> _Exercise instructions_
A single number is expected: the count of lines in the entries below that contain "conferencia".

> _Provided records_
BEGIN

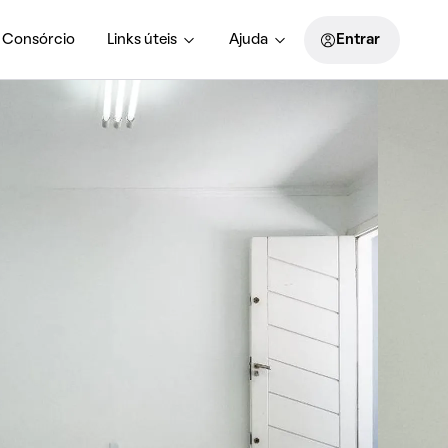
Consórcio
Links úteis
Ajuda
Entrar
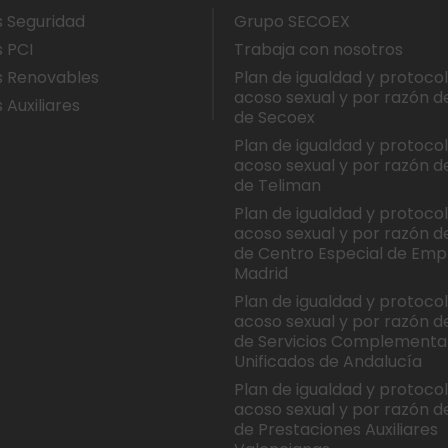
s Seguridad
Grupo SECOEX
s PCI
Trabaja con nosotros
s Renovables
Plan de igualdad y protoco
acoso sexual y por razón d
 Auxiliares
de Secoex
Plan de igualdad y protoco
acoso sexual y por razón d
de Teliman
Plan de igualdad y protoco
acoso sexual y por razón d
de Centro Especial de Emp
Madrid
Plan de igualdad y protoco
acoso sexual y por razón d
de Servicios Complementa
Unificados de Andalucía
Plan de igualdad y protoco
acoso sexual y por razón d
de Prestaciones Auxiliares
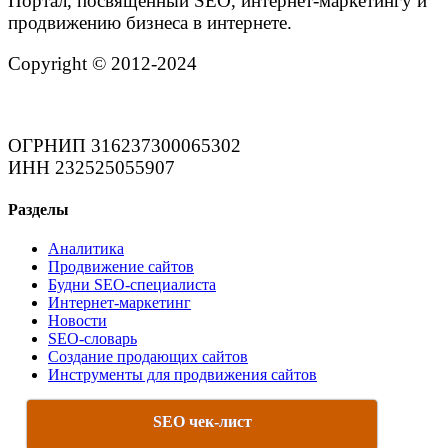
Портал, посвященный SEO, интернет-маркетингу и
продвижению бизнеса в интернете.
Copyright © 2012-2024
ОГРНИП 316237300065302
ИНН 232525055907
Разделы
Аналитика
Продвижение сайтов
Будни SEO-специалиста
Интернет-маркетинг
Новости
SEO-словарь
Создание продающих сайтов
Инструменты для продвижения сайтов
SEO чек-лист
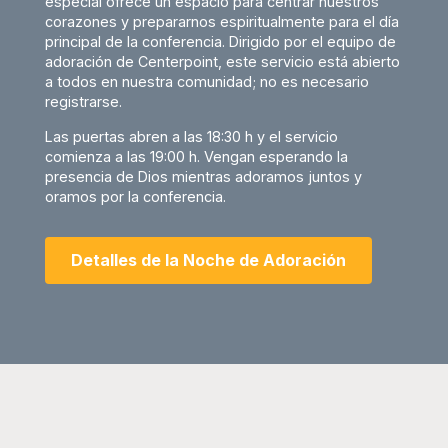
especial ofrece un espacio para centrar nuestros
corazones y prepararnos espiritualmente para el día
principal de la conferencia. Dirigido por el equipo de
adoración de Centerpoint, este servicio está abierto
a todos en nuestra comunidad; no es necesario
registrarse.
Las puertas abren a las 18:30 h y el servicio
comienza a las 19:00 h. Vengan esperando la
presencia de Dios mientras adoramos juntos y
oramos por la conferencia.
Detalles de la Noche de Adoración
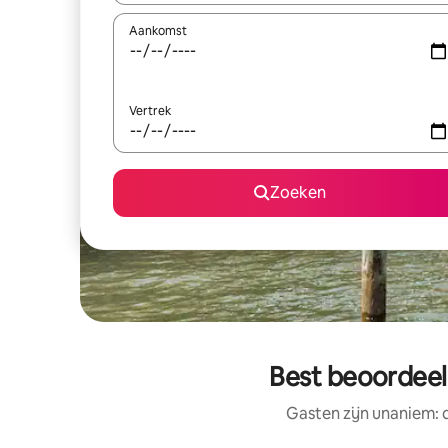
Aankomst
Vertrek
Zoeken
Best beoordeel
Gasten zijn unaniem:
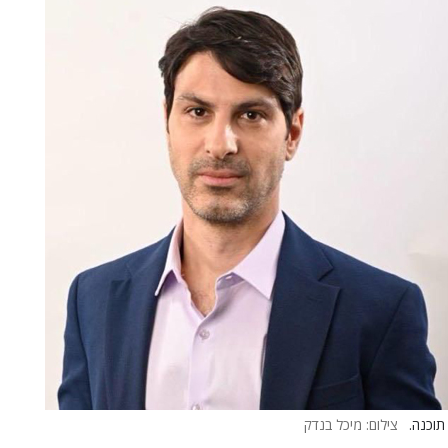
 תוכנה.
צילום: מיכל בנדק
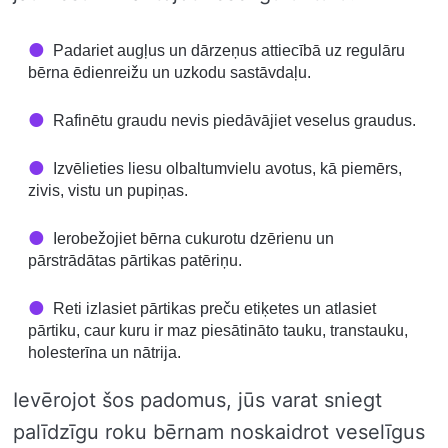
Padariet augļus un dārzeņus attiecībā uz regulāru
bērna ēdienreižu un uzkodu sastāvdaļu.
Rafinētu graudu nevis piedāvājiet veselus graudus.
Izvēlieties liesu olbaltumvielu avotus, kā piemērs,
zivis, vistu un pupiņas.
Ierobežojiet bērna cukurotu dzērienu un
pārstrādātas pārtikas patēriņu.
Reti izlasiet pārtikas preču etiķetes un atlasiet
pārtiku, caur kuru ir maz piesātināto tauku, transtauku,
holesterīna un nātrija.
Ievērojot šos padomus, jūs varat sniegt
palīdzīgu roku bērnam noskaidrot veselīgus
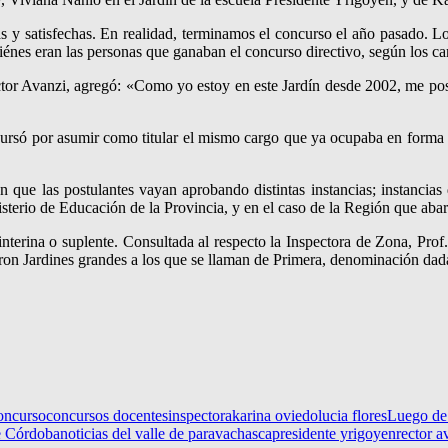
 y satisfechas. En realidad, terminamos el concurso el año pasado.
uiénes eran las personas que ganaban el concurso directivo, según los ca
Rector Avanzi, agregó: «Como yo estoy en este Jardín desde 2002, me pos
ursó por asumir como titular el mismo cargo que ya ocupaba en forma i
n que las postulantes vayan aprobando distintas instancias; instancias 
terio de Educación de la Provincia, y en el caso de la Región que abar
nterina o suplente. Consultada al respecto la Inspectora de Zona, Prof
lieron Jardines grandes a los que se llaman de Primera, denominación d
concurso
concursos docentes
inspectora
karina oviedo
lucia flores
Luego de
e Córdoba
noticias del valle de paravachasca
presidente yrigoyen
rector a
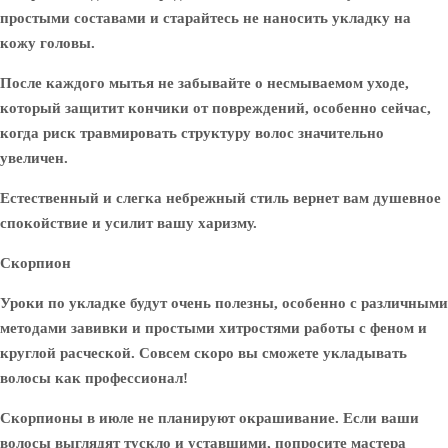
простыми составами и старайтесь не наносить укладку на
кожу головы.
После каждого мытья не забывайте о несмываемом уходе,
который защитит кончики от повреждений, особенно сейчас,
когда риск травмировать структуру волос значительно
увеличен.
Естественный и слегка небрежный стиль вернет вам душевное
спокойствие и усилит вашу харизму.
Скорпион
Уроки по укладке будут очень полезны, особенно с различными
методами завивки и простыми хитростями работы с феном и
круглой расческой. Совсем скоро вы сможете укладывать
волосы как профессионал!
Скорпионы в июле не планируют окрашивание. Если ваши
волосы выглядят тускло и уставшими, попросите мастера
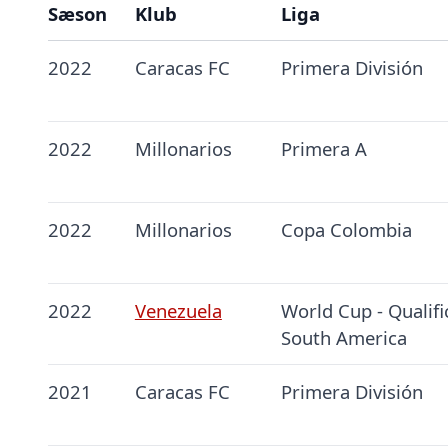
Sæson
Klub
Liga
2022
Caracas FC
Primera División
2022
Millonarios
Primera A
2022
Millonarios
Copa Colombia
2022
Venezuela
World Cup - Qualifi
South America
2021
Caracas FC
Primera División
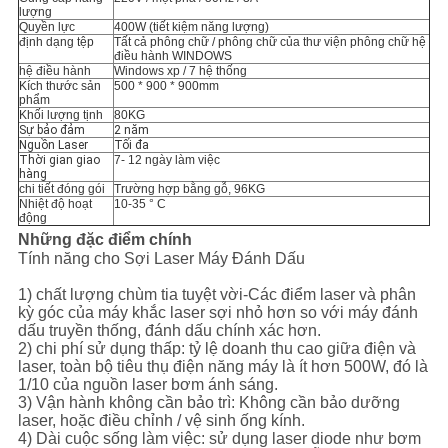
lượng
Quyền lực
400W (tiết kiệm năng lượng)
định dạng tệp
Tất cả phông chữ / phông chữ của thư viện phông chữ hệ
điều hành WINDOWS
hệ điều hành
Windows xp / 7 hệ thống
Kích thước sản
500 * 900 * 900mm
phẩm
Khối lượng tịnh
80KG
Sự bảo đảm
2 năm
Nguồn Laser
Tối đa
Thời gian giao
7- 12 ngày làm việc
hàng
chi tiết đóng gói
Trường hợp bằng gỗ, 96KG
Nhiệt độ hoạt
10-35 ° C
động
Những đặc điểm chính
Tính năng cho Sợi Laser Máy Đánh Dấu
1) chất lượng chùm tia tuyệt vời-Các điểm laser và phân
kỳ góc của máy khắc laser sợi nhỏ hơn so với máy đánh
dấu truyền thống, đánh dấu chính xác hơn.
2) chi phí sử dụng thấp: tỷ lệ doanh thu cao giữa điện và
laser, toàn bộ tiêu thụ điện năng máy là ít hơn 500W, đó là
1/10 của nguồn laser bơm ánh sáng.
3) Vận hành không cần bảo trì: Không cần bảo dưỡng
laser, hoặc điều chỉnh / vệ sinh ống kính.
4) Dài cuộc sống làm việc: sử dụng laser diode như bơm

END

> _Result of the task_
2